[[ Data open ]]

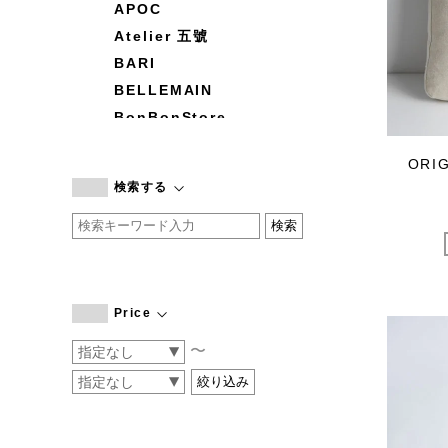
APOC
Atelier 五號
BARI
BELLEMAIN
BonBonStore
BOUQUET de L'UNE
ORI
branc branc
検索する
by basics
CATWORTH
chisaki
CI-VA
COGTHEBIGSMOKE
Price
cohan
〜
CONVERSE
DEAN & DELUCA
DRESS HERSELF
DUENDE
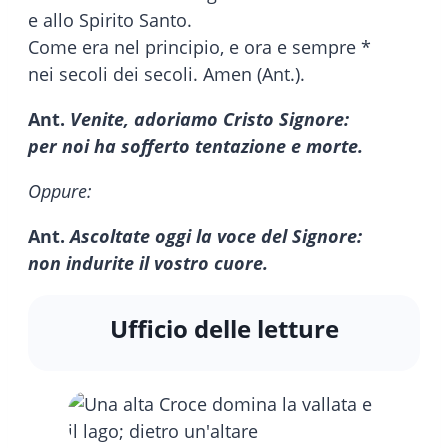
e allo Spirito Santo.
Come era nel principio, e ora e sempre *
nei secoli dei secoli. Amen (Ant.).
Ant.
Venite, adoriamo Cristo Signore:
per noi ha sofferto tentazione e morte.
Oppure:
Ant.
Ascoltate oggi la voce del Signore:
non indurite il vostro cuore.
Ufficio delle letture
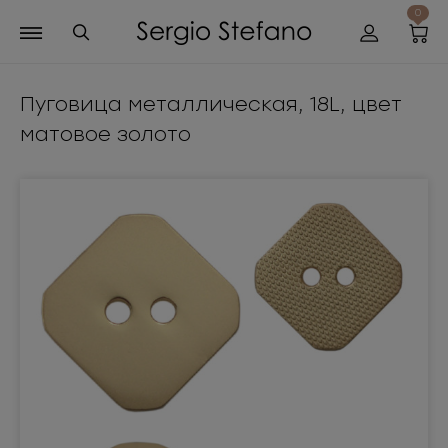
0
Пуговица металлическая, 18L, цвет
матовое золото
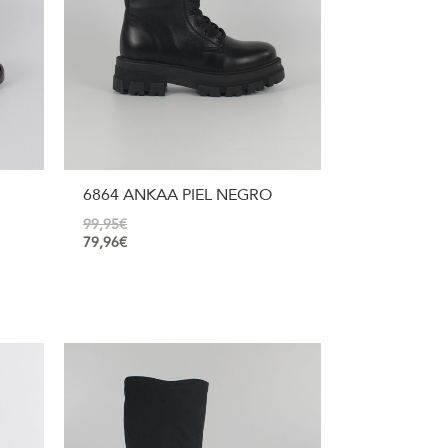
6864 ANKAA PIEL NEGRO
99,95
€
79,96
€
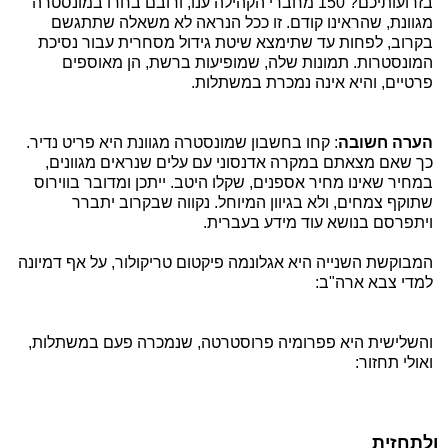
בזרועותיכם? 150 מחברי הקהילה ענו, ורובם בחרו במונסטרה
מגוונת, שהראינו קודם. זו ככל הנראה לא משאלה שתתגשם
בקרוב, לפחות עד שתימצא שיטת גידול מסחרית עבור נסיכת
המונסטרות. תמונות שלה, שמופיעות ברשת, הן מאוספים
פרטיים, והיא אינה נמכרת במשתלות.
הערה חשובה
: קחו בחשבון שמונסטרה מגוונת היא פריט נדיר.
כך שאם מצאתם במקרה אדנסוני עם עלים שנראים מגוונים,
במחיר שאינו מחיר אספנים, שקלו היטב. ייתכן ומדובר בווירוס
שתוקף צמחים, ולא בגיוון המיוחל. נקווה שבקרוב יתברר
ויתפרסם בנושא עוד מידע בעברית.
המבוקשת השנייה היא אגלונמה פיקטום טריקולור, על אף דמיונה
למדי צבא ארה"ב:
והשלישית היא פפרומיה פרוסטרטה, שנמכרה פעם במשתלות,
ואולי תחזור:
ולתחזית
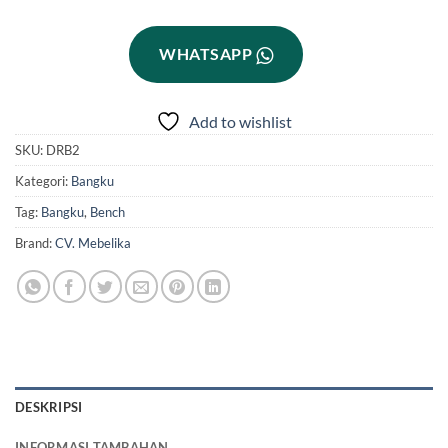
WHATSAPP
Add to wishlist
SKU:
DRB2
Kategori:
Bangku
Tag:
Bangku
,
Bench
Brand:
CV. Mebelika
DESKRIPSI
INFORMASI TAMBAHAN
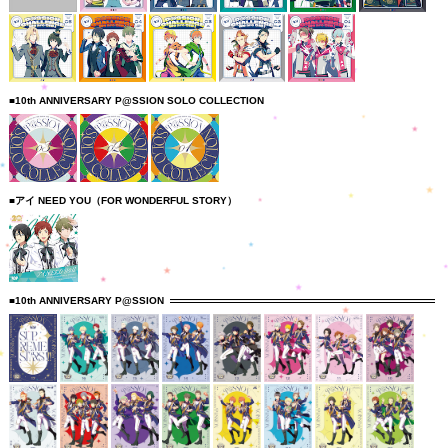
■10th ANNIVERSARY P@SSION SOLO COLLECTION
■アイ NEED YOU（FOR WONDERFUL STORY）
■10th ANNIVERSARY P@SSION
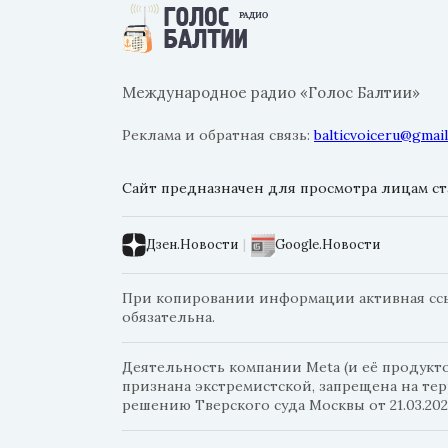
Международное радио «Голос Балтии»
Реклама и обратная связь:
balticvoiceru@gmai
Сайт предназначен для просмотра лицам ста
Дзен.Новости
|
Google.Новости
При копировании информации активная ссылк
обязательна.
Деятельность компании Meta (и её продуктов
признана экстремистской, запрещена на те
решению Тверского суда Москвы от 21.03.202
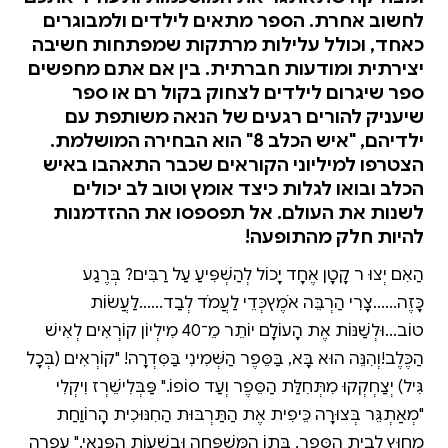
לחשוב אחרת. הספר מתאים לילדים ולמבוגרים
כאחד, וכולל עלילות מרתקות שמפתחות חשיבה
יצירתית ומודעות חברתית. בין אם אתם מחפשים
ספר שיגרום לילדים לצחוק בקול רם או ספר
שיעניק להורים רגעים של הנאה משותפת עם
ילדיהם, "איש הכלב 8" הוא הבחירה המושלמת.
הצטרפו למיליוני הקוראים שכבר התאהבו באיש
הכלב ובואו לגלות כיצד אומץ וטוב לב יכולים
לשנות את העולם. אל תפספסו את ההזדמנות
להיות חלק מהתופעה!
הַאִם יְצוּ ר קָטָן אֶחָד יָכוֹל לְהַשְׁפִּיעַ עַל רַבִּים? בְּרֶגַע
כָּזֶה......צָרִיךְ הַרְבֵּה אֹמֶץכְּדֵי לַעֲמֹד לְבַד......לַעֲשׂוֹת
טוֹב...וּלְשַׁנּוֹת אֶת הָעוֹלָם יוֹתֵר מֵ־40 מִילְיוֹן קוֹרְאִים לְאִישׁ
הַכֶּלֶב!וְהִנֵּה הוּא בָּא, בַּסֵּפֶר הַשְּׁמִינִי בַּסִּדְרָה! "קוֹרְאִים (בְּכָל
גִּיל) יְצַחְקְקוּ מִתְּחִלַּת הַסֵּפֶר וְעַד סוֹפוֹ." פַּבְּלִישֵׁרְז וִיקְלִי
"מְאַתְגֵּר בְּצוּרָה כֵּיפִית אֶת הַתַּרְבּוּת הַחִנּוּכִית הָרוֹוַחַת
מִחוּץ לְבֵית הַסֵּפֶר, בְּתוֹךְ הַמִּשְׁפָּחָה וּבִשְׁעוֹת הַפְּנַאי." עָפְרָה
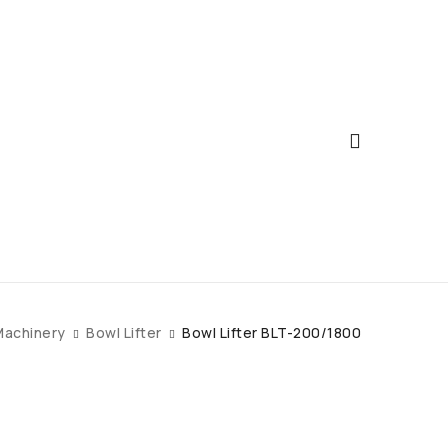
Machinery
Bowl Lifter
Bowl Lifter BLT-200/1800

[[ Data closed ]]

• _What the task requires_: The preceding entries are to be returned verbatim, with every picture excluded.

• _Output of the task_:
APOC
Atelier 五號
BARI
BELLEMAIN
BonBonStore
BOUQUET de L'UNE
ORI
branc branc
検索する
by basics
CATWORTH
chisaki
CI-VA
COGTHEBIGSMOKE
Price
cohan
〜
CONVERSE
DEAN & DELUCA
DRESS HERSELF
DUENDE
e allo Spirito Santo.
Come era nel principio, e ora e sempre *
nei secoli dei secoli. Amen (Ant.).
Ant.
Venite, adoriamo Cristo Signore:
per noi ha sofferto tentazione e morte.
Oppure:
Ant.
Ascoltate oggi la voce del Signore:
non indurite il vostro cuore.
Ufficio delle letture
0
Пуговица металлическая, 18L, цвет
матовое золото
6864 ANKAA PIEL NEGRO
99,95
€
79,96
€
בזרועותיכם? 150 מחברי הקהילה ענו, ורובם בחרו במונסטרה
מגוונת, שהראינו קודם. זו ככל הנראה לא משאלה שתתגשם
בקרוב, לפחות עד שתימצא שיטת גידול מסחרית עבור נסיכת
המונסטרות. תמונות שלה, שמופיעות ברשת, הן מאוספים
פרטיים, והיא אינה נמכרת במשתלות.
הערה חשובה
: קחו בחשבון שמונסטרה מגוונת היא פריט נדיר.
כך שאם מצאתם במקרה אדנסוני עם עלים שנראים מגוונים,
במחיר שאינו מחיר אספנים, שקלו היטב. ייתכן ומדובר בווירוס
שתוקף צמחים, ולא בגיוון המיוחל. נקווה שבקרוב יתברר
ויתפרסם בנושא עוד מידע בעברית.
המבוקשת השנייה היא אגלונמה פיקטום טריקולור, על אף דמיונה
למדי צבא ארה"ב:
והשלישית היא פפרומיה פרוסטרטה, שנמכרה פעם במשתלות,
ואולי תחזור:
ולתחזית
WHATSAPP
Add to wishlist
SKU:
DRB2
Kategori:
Bangku
Tag:
Bangku
,
Bench
Brand:
CV. Mebelika
DESKRIPSI
INFORMASI TAMBAHAN
■10th ANNIVERSARY P@SSION SOLO COLLECTION
■アイ NEED YOU（FOR WONDERFUL STORY）
■10th ANNIVERSARY P@SSION
Международное радио «Голос Балтии»
Реклама и обратная связь:
balticvoiceru@gmai
Сайт предназначен для просмотра лицам ста
Дзен.Новости
|
Google.Новости
При копировании информации активная ссылк
обязательна.
Деятельность компании Meta (и её продуктов
признана экстремистской, запрещена на те
решению Тверского суда Москвы от 21.03.202
לחשוב אחרת. הספר מתאים לילדים ולמבוגרים
כאחד, וכולל עלילות מרתקות שמפתחות חשיבה
יצירתית ומודעות חברתית. בין אם אתם מחפשים
ספר שיגרום לילדים לצחוק בקול רם או ספר
שיעניק להורים רגעים של הנאה משותפת עם
ילדיהם, "איש הכלב 8" הוא הבחירה המושלמת.
הצטרפו למיליוני הקוראים שכבר התאהבו באיש
הכלב ובואו לגלות כיצד אומץ וטוב לב יכולים
לשנות את העולם. אל תפספסו את ההזדמנות
להיות חלק מהתופעה!
הַאִם יְצוּ ר קָטָן אֶחָד יָכוֹל לְהַשְׁפִּיעַ עַל רַבִּים? בְּרֶגַע
כָּזֶה......צָרִיךְ הַרְבֵּה אֹמֶץכְּדֵי לַעֲמֹד לְבַד......לַעֲשׂוֹת
טוֹב...וּלְשַׁנּוֹת אֶת הָעוֹלָם יוֹתֵר מֵ־40 מִילְיוֹן קוֹרְאִים לְאִישׁ
הַכֶּלֶב!וְהִנֵּה הוּא בָּא, בַּסֵּפֶר הַשְּׁמִינִי בַּסִּדְרָה! "קוֹרְאִים (בְּכָל
גִּיל) יְצַחְקְקוּ מִתְּחִלַּת הַסֵּפֶר וְעַד סוֹפוֹ." פַּבְּלִישֵׁרְז וִיקְלִי
"מְאַתְגֵּר בְּצוּרָה כֵּיפִית אֶת הַתַּרְבּוּת הַחִנּוּכִית הָרוֹוַחַת
מִחוּץ לְבֵית הַסֵּפֶר, בְּתוֹךְ הַמִּשְׁפָּחָה וּבִשְׁעוֹת הַפְּנַאי." עָפְרָה
Machinery
Bowl Lifter
Bowl Lifter BLT-200/1800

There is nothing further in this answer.